In seguito alle determinazioni assunte dall’Adisurc, l’Azienda per il Diritto allo Studio Universitario della Regione Campania, riguardanti l’aumento delle tariffe per la fruizione del servizio mensa e ristorazione,  lo scorso 12 gennaio i rappresentanti degli studenti hanno depositato una richiesta all’Ateneo, in cui si richiedono azioni affinché i prezzi possano essere riportati a quelli precedenti, considerando di calmierare il costo massimo del singolo pasto a € 3.00 come da precedente tariffario.

La richiesta

Dopo varie interlocuzioni avute con l’Ateneo affinché la questione fosse affrontata, il lavoro dei rappresentanti si è formalizzato con questa richiesta, che segue tutti gli altri interventi volti ad evitare l’aumento di tali prezzi, come quelli in Adisurc, quando i prezzi inizialmente previsti erano più alti di quelli adottati ora.

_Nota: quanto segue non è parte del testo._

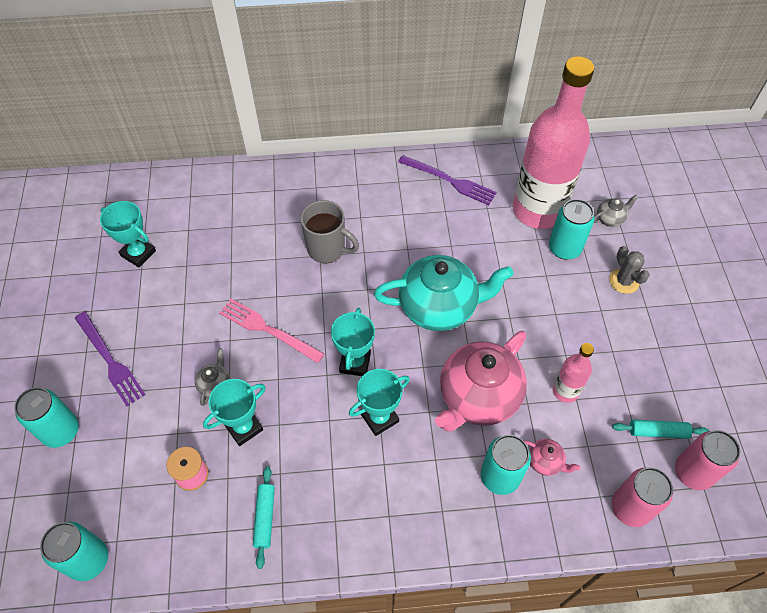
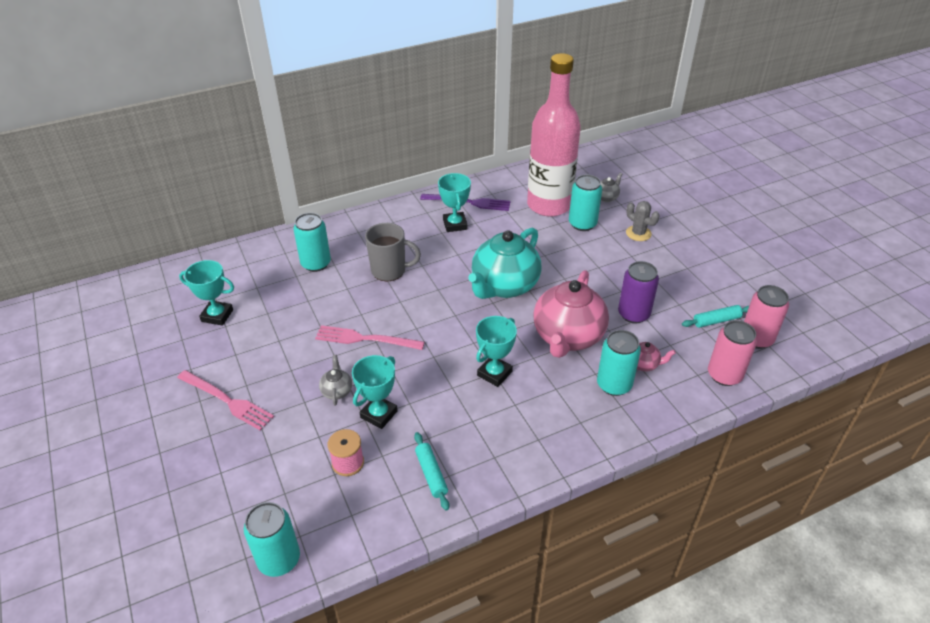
camera: 20 degrees left, 15 degrees down
turquoise can [14,387,79,448] -> turquoise can moved to [293,213,331,272]
purple fork [75,312,145,406] -> pink fork [177,370,274,430]
turquoise trophy [331,308,375,376] -> turquoise trophy moved to [438,173,471,232]
turquoise teapot [374,255,513,331] -> turquoise teapot turned 150 degrees clockwise [468,228,541,299]
pink bottle [553,343,594,403] -> purple can [618,261,659,323]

L’Adisurc ha attuato questa modifica per motivi di sostenibilità economica.

“Considerate le decisioni assunte dalla Regione e dall’ente regionale per il Diritto allo Studio, i nostri rappresentanti hanno ritenuto opportuno informare l’Ateneo degli aumenti e delle sue ricadute sulle tasche degli studenti, chiedendo di intervenire con soluzioni alternative”, commentano i rappresentanti studenteschi.

L’aumento delle tariffe

L’aumento riguarda gli studenti non che non sono soggetti ad esenzione, in particolare nella prima categoria( studenti idonei non assegnatari, studenti stranieri apolidi, rifugiati politici o provenienti da Paesi in via di sviluppo o in stato di belligeranza)  si passa da 2 a 2,50 euro per un pasto tradizionale, da 1,50 a 2 euro per quello alternativo.

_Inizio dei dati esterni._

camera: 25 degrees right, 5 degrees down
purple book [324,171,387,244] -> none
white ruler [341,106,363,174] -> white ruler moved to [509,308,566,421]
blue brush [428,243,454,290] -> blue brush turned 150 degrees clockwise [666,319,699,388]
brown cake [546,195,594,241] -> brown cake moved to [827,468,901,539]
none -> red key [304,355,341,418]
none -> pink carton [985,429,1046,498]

Nella seconda categoria (studenti non idonei al concorso per le borse di studio, studenti sospesi nelle graduatorie e studenti Ersamus)  il pasto tradizionale aumenta da 3 a 3,50 euro, quello alternativo da 2,50 a 3 euro. Contestualmente nella terza categoria (studenti in possesso di un Isee da con valore superiore a 27.000 € e/o Ispee superiore a 58.000 €, studenti non in possesso di attestazione Isee), si passa da 3.00 € a 4,30 € per il pasto tradizionale, mentre per il pasto alternativo da 2,50 € a 4.00.